Nos dejó un amigo de la solidaridad, de la humildad, de la sabiduría, y con su partida, no fueron pocos los que entendieron de pronto la dimensión de ese argentino que nos quedó grande, que el mundo logró comprender mejor que nosotros.
Con su vocación de trascendencia, por encima del egoísmo y de la pequeñez de quienes se creen superiores a partir tan sólo de lo que poseen, Francisco supo unir las religiones. Volvió a instalar el credo en la centralidad del universo, rezó en el Muro de los Lamentos junto a un rabino y a un musulmán, un hecho histórico que colocó la trascendencia por sobre la política.
En el catolicismo, nos devolvió un lugar a los divorciados, a la diversidad de género, a la totalidad de los creyentes y a quienes no lo son, a los jóvenes, con la creación de sus Scholas Occurrentes, cuyo lema es “Hacia una educación sin fronteras”. Del mismo modo, lo desvelaban la infancia y la vejez postergadas, no toleraba la desigualdad ni las políticas económicas de descarte y en uno de sus primeros gestos, el viaje a Lampedusa, definió su posición ante la brutalidad de la represión a los migrantes.
Son innumerables los testimonios que dejó su tránsito por la vida. Le dio también un lugar a la mujer en la tradicionalista Iglesia Católica -quizá no tanto como hubiera deseado-, y recorrió países adonde nunca un Papa había llegado, siempre en pos del ecumenismo y el diálogo interreligioso.

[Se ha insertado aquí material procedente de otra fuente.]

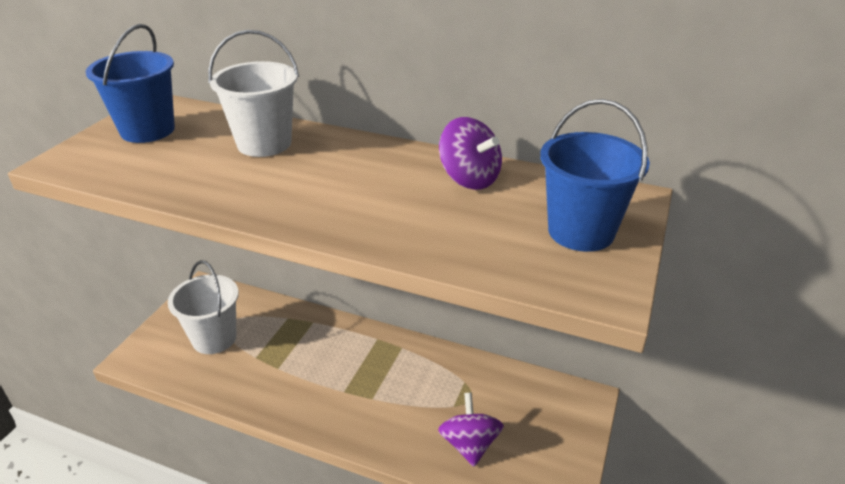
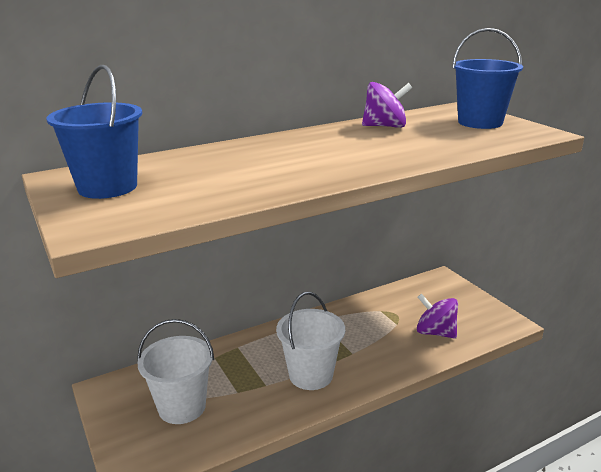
camera: 50 degrees left, 10 degrees down
white bucket [208,30,299,157] -> white bucket moved to [276,292,345,390]

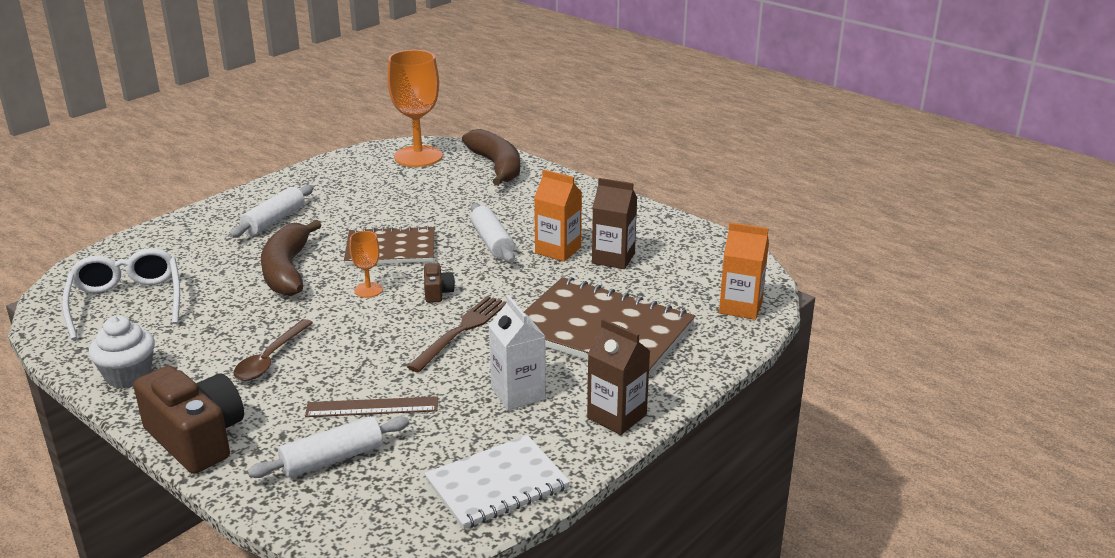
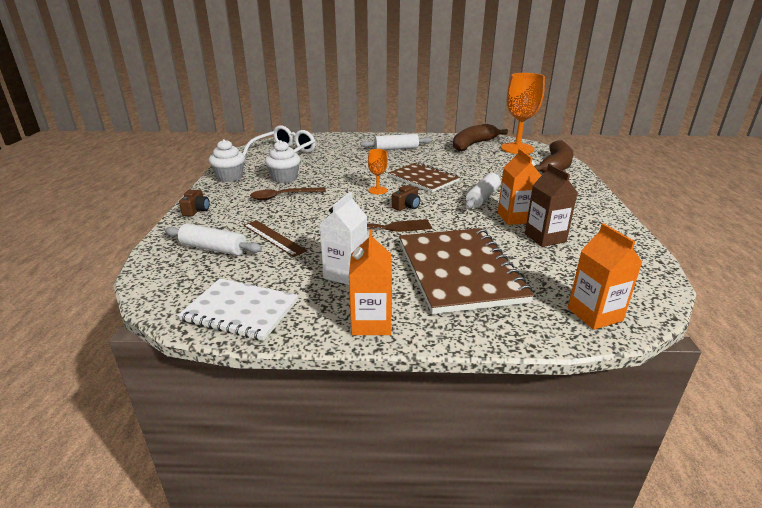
camera: 50 degrees right, 0 degrees up
brown camera [133,366,244,474] -> brown camera [179,190,210,216], size x0.46
brown banana [261,220,322,296] -> brown banana moved to [453,124,508,152]
brown carton [587,319,650,435] -> orange carton [349,230,392,335]
none -> white cupcake [265,140,301,183]

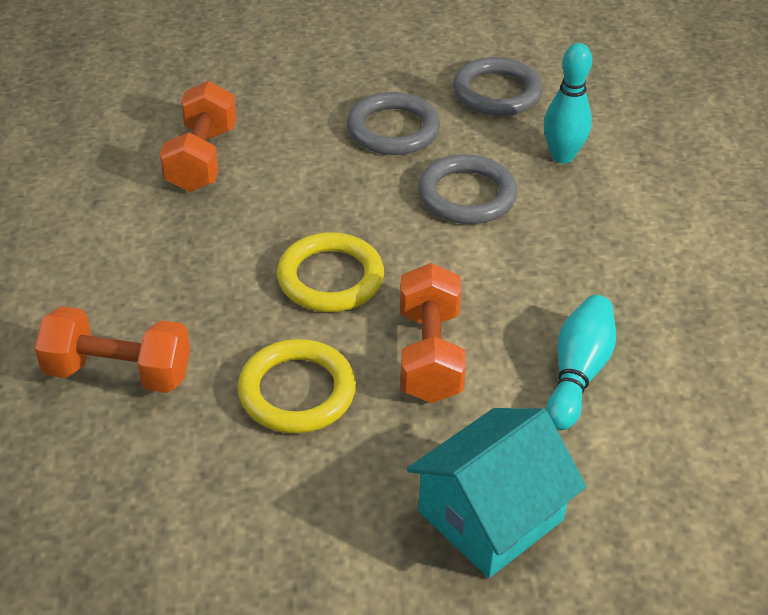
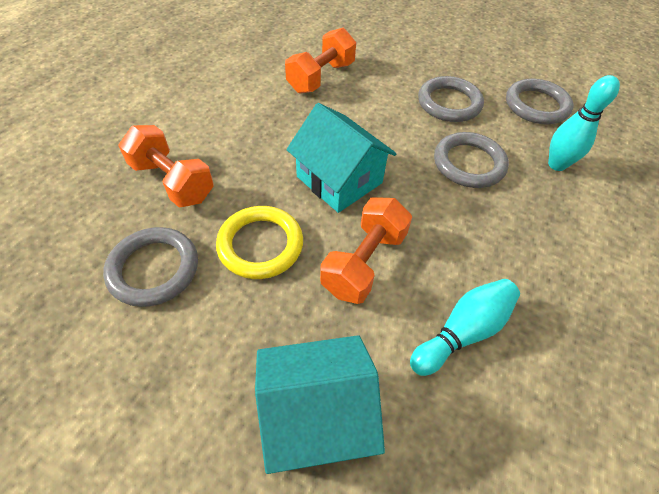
camera: 30 degrees right, 10 degrees up
yellow ring [277,232,384,312] -> turquoise house [286,103,397,213]
none -> grey ring [103,227,198,307]

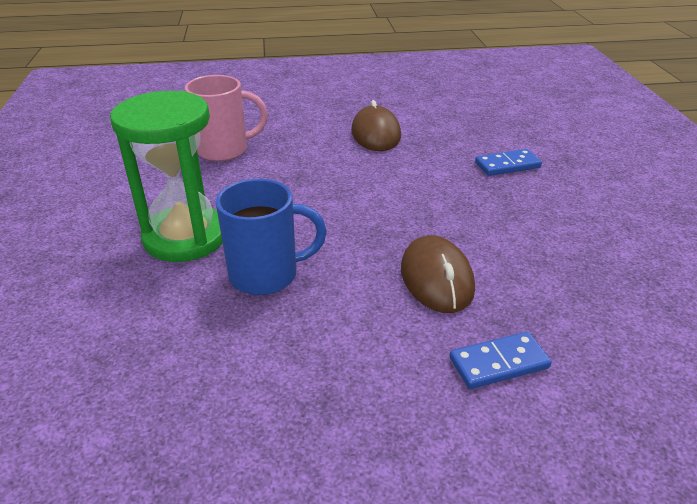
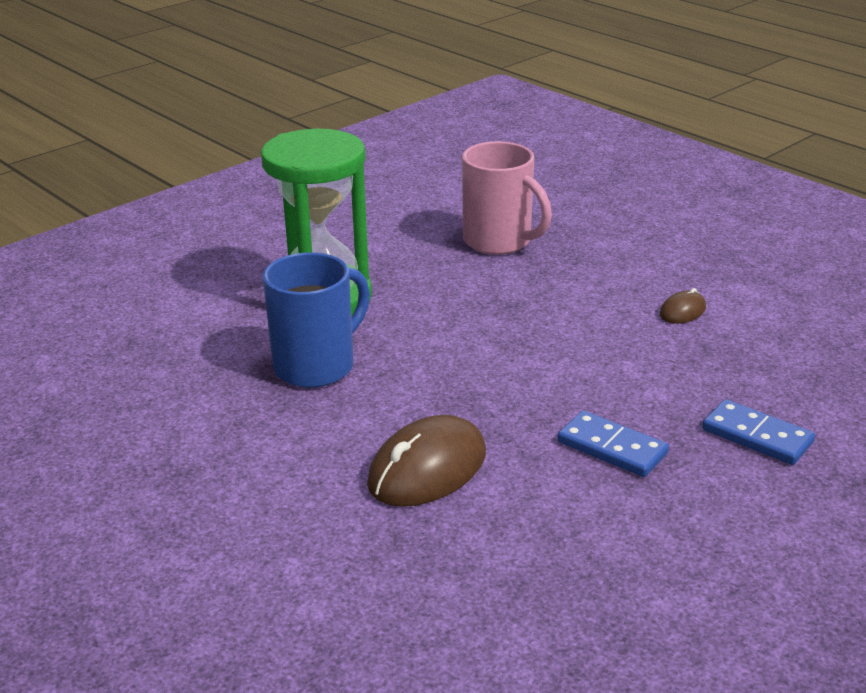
camera: 55 degrees right, 5 degrees down
blue mug [216,179,327,295] -> blue mug turned 90 degrees counterclockwise [263,252,370,388]
brown mouse [351,100,401,151] -> brown mouse [660,288,706,324], size x0.49
blue domino [450,332,551,389] -> blue domino moved to [558,411,669,477]

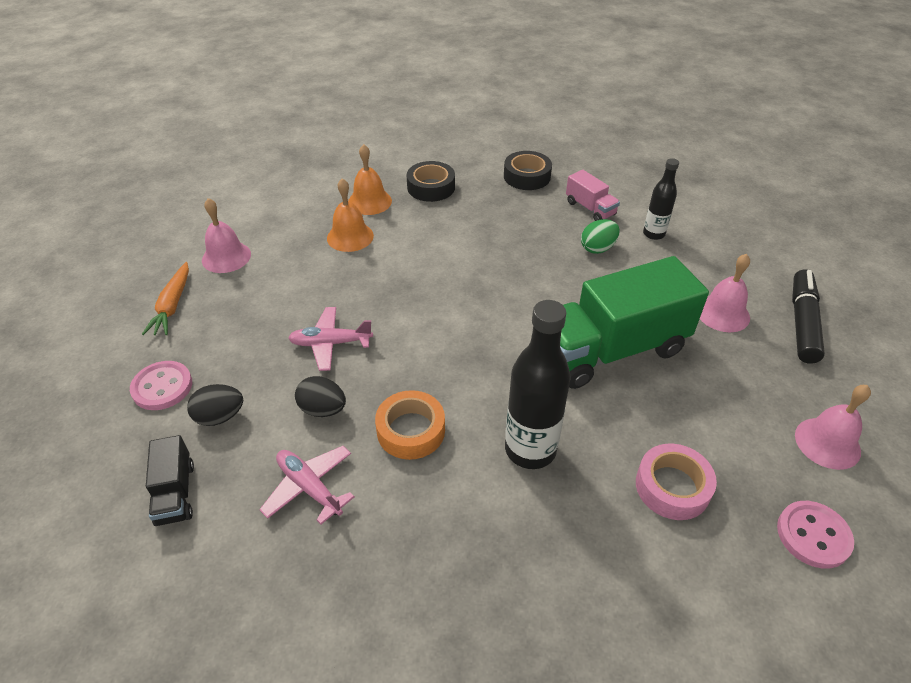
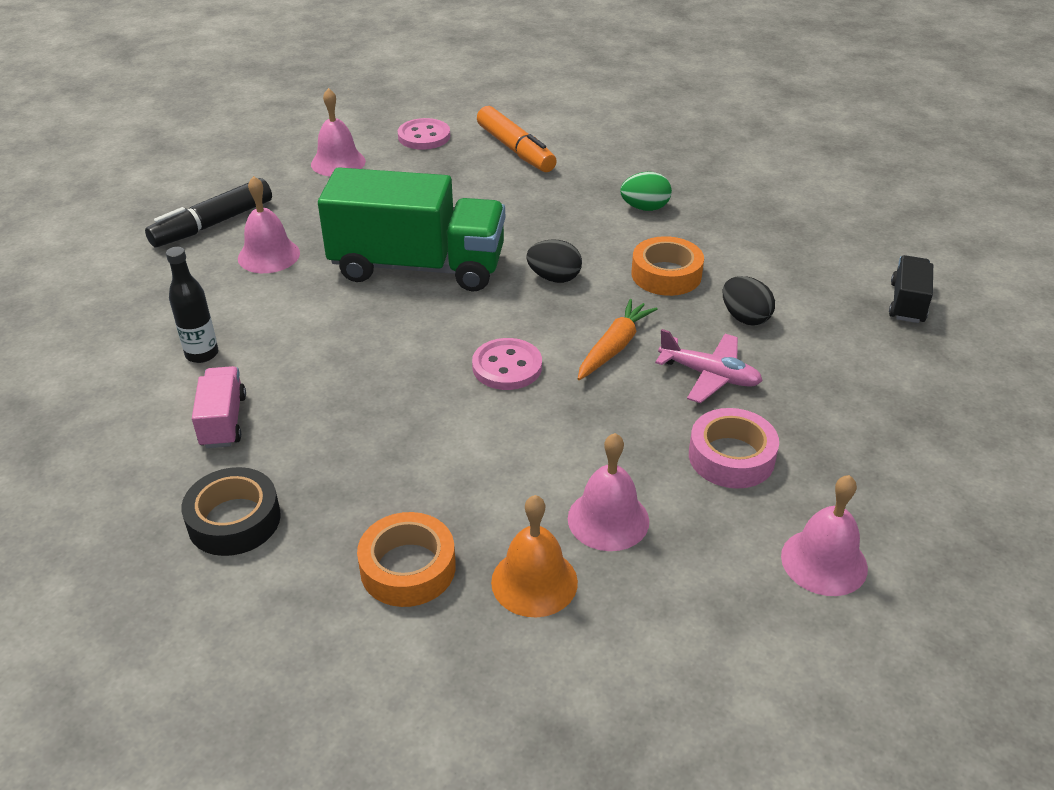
camera: 150 degrees left, 5 degrees down
pink button [130,361,192,410] -> pink button moved to [472,338,542,390]
orange carrot [142,262,189,335] -> orange carrot moved to [578,299,658,380]
black egg [187,384,243,426] -> black egg moved to [526,239,582,283]
pink plane [259,446,355,524] -> none
orange bell [327,178,374,252] -> pink bell [568,433,649,551]
black tape [407,161,455,202] -> orange tape [357,512,456,607]
black bottle [505,300,571,469] -> none
green egg [581,219,620,254] -> green egg moved to [620,172,672,211]
pink tape [636,444,717,520] -> pink tape moved to [689,408,779,489]
none -> orange marker [477,106,557,172]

Pude disfrutar del regalo de su amistad. Un día, recibí en un bar una carta manuscrita en la que el Papa me invitaba a visitarlo. Nunca había soñado semejante ofrenda de la vida. A veces, me decía: “Todo lo escribo yo solo”. Y siempre me asombró que hasta sus convocatorias estuvieran escritas con su pequeña letra en esquelas que otros fotografiaban por él y así, nos llegaban a cada uno de sus destinatarios.
Cómo olvidar que, cada vez que nos encontrábamos, ante mi intento de hacer más breve la conversación, pensando en sus tiempos y sus innumerables ocupaciones, me interrogaba: “¿Tiene usted otras cosas que hacer?”.
Lo visité varias veces en Santa Marta, la última, fue en noviembre pasado. Era largo el tiempo de esas charlas con este hombre conocedor de la literatura, la filosofía, el arte, un humanista en toda la magnitud de la palabra. Para entender lo que nos acercaba en cuanto a la visión del cristianismo, debo decir que me eduqué con los curas del Tercer mundo, devotos de la Teología de la Liberación, para ingresar luego, por distintas vías, en la Teología del Pueblo que fue, sin duda, la que Francisco eligió para su apostolado. Respetuoso de la conciencia popular, se mantuvo absolutamente distante de sus detractores, esos materialistas de varias cepas que, con la liviandad que suele caracterizar a cierto conservadurismo ya sea liberal o no, lo definían como populista para denostarlo.
Nuestra común amistad con la académica en filosofía Amelia Podetti, su admiración por el antropólogo Rodolfo Kush, su insistencia en la lectura de “Megafón o la Guerra” de Leopoldo Marechal, nos unían en esas conversaciones inolvidables. La historia le había permitido, siendo sacerdote, ser visitado en Santa Fe por Jorge Luis Borges, y con ese recuerdo, me instó a que recorriéramos juntos un poema de este gran escritor.
Se fue un hombre que a los argentinos nos quedó grande, cuya dimensión quizá solo ahora comprendamos, me refiero en particular a la dimensión de su legado que debe proseguir sin desviarse de la senda humanista, comprensiva, misericordiosa, inclusiva que él marcó con firmeza. La humanidad atraviesa un momento difícil por la preeminencia de un materialismo y un capitalismo salvajes que lastiman a multitudes, por los riesgos de una Tercera Guerra Mundial, por los perjuicios infligidos al planeta tan irreparables como ignorados por los poderosos, y por los ascensos de diferentes formas de peligrosas autocracias, entre otras amenazas. Acaba de dejarnos el humanista más importante del siglo, en tiempos de crueldad y de deshumanización.
Así como era conmovedor para mí tener un diálogo personal con Francisco, la alegría de la bendición del Domingo en la Plaza San Pedro, esa bendición Urbi et Orbi, me era igualmente necesaria. Disfruté de ambos momentos diferentes con la misma fe que nos convocaba y el mismo júbilo con que el cristianismo nos enseña a vivir.